In Focus: Five Noteworthy Content Management Debuts at AIIM ExpoIn Focus: Five Noteworthy Content Management Debuts at AIIM Expo
The variety of ECM offerings at AIIM delivers something for almost everyone.
PHILADELPHIA, May 16 -- Enterprise content management (ECM) is the focus here at the AIIM Conference & Exposition, and for the second year in a row, the ECM industry's biggest show is in the city of brotherly love, where hotel rooms are sold out and more than 25,000 are expected to attend. At least half the crowd is here for the co-located OnDemand (digital copier/print and production) show, but there's plenty here for information-management-minded system architects, IT managers and line-of-business professionals.
Microsoft's big pavilion is front-and-center at the Pennsylvania Convention Center, and the company is also commanding a lot of attention with three general-session presentations on its burgeoning enterprise content management (ECM) strategy. With the pending release of SharePoint Server 2007 -- some time this fall -- Microsoft promises to "turn ECM from a specialized discipline to one that is broadly applicable to all workers in an organization."
SharePoint will offer improved document management capabilities as well as add records management and Web content management capabilities (the latter from Microsoft Content Management Server). Once Windows Vista and Office 2007 debut early next year, there will also be tight integration with desktop tools and the operating system's Windows Workflow Foundation.
Why such an early preview for products that are months away? Microsoft is specifically courting partners here at AIIM to help it deliver industry- and application-specific solutions on top of its generic platform. The company needs independent software vendors (ISVs) and value-added resellers (VARs) to apply their domain expertise and build business solutions.
Microsoft partner Captaris recently briefed me on AIIM announcements, including a Web services layer for its Alchemy document and content management system and a Captaris Workflow 6.0 upgrade built on Visual Studio 2005 and the .Net toolbox. Microsoft compatibility is a big theme for Captaris, so, for example, you can exploit the new Web services layer to expose Alchemy through SharePoint Portals (or any other Web-based application). The Workflow upgrade "future proofs" customer processes so they'll run on the coming Windows Workflow Foundation, thereby gaining direct integration with Office 2007 desktop tools.
While Microsoft is trying to get on the ECM map, stalwarts including FileNet, EMC, Open Text and Hummingbird are all here in force. EMC/Documentum, for one, is continuing its push into document imaging. Today, the company announced an Archive Service for document images aimed at ensuring secure long-term storage and retrieval. As I reported last month, EMC has already introduced Archive Services for e-mail, reports and SAP. These are focused tools aimed at content retention, but they are clearly no substitute for records management policies and procedures that also address content deletion.

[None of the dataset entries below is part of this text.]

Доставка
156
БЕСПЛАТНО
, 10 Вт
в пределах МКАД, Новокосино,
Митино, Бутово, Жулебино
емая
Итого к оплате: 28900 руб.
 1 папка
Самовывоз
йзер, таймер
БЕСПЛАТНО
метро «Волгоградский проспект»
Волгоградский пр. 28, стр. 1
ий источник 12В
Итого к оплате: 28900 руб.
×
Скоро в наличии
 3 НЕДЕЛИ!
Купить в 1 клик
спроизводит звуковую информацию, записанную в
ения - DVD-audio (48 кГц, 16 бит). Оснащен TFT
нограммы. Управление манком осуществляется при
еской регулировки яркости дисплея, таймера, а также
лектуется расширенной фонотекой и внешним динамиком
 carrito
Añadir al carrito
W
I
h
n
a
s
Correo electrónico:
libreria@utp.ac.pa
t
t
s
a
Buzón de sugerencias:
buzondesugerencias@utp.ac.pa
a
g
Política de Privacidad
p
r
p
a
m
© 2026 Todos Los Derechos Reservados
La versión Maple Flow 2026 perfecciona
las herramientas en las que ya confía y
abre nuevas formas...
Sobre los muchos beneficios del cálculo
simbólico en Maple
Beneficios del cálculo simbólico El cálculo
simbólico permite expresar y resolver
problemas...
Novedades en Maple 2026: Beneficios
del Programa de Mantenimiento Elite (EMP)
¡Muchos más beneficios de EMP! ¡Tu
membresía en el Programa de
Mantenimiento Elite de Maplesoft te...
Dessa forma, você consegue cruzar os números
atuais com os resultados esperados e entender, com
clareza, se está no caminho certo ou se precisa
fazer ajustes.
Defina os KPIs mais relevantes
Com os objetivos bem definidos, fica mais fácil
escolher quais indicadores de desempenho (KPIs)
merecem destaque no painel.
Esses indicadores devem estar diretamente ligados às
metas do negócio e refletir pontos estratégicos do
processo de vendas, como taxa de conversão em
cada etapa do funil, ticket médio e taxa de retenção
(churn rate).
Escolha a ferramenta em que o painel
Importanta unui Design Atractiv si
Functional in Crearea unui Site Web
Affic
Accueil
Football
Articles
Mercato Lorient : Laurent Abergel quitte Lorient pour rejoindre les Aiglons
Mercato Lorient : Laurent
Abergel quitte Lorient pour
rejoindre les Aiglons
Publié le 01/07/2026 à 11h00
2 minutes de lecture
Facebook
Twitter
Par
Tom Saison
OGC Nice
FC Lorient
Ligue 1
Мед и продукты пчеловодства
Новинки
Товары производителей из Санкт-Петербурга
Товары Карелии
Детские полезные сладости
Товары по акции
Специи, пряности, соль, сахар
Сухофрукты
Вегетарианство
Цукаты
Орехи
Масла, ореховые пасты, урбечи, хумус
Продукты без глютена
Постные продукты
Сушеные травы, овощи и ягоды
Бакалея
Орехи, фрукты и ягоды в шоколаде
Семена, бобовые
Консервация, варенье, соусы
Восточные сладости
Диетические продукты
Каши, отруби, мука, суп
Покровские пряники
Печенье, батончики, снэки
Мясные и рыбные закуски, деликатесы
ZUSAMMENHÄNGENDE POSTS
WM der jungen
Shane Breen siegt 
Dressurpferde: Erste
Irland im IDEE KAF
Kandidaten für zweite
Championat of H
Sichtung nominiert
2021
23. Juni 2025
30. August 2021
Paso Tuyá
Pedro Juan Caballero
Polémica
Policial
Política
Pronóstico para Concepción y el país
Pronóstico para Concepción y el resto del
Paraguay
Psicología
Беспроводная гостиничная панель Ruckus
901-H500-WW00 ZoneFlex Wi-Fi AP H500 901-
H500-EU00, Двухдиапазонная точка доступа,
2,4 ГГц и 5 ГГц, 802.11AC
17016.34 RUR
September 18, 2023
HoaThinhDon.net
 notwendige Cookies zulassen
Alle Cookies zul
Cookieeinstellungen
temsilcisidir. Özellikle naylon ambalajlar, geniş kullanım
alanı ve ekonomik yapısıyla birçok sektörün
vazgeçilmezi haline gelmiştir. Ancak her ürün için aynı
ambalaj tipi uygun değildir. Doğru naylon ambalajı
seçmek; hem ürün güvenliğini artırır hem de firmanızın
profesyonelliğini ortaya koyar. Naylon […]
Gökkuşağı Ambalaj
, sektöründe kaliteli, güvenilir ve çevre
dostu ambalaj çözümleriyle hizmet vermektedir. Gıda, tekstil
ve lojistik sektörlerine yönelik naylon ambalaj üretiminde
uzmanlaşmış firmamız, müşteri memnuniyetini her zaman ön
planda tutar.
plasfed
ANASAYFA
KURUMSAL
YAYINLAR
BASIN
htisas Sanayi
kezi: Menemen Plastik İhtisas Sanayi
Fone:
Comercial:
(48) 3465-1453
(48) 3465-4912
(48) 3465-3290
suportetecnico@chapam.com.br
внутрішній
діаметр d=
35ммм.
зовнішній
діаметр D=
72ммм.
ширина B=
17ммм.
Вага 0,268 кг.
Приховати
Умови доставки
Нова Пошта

Stellent observes that users are increasingly accessing and viewing documents and other content through Web sites, portals and intranets rather than through thick-client or even Web-based document management systems. To support the trend, the company today announced an upgrade of its SiteStudio Multi-Site Management environment with a new "Site Manager" role. Site managers are typically business users who need to make additions or changes to sites but who aren't capable of (and don't want to deal with) coding and Web design. Thus, the new interface lets these power users edit and alter intranets, marketing Web sites, blogs, wikis and other sites without coding or complexity. The SiteStudio upgrade also offers deeper built-in analytics, so Web designers and/or site managers can improve navigation and site design by relying on page-click statistics and reports.
Microsoft isn't the only vendor at AIIM focused on low-cost content management. Ektron delivers Web content management and Web-based document management as part of CMS 400.Net Version 6.0, and it has added blogging, forums, polls, surveys and site analytics to boot. It only makes sense to manage blogs and wikis with the same tools that manage Web sites and documents, so Ektron has joined the growing list of management system vendors that now support these community-building tools on a single platform. CMS 400.Net starts at $8,640 for a 10-user, one-URL license with one year of maintenance included.
From what I've seen thus far at AIIM, whether it's broad (like SharePoint), deep (like Stellent Universal Content Management) or cheap (like Ektron CMS 400.Net), vendors are delivering more bang for the buck and easier to use products. We're slowly getting to the point where ECM will be easy and affordable enough for everyone.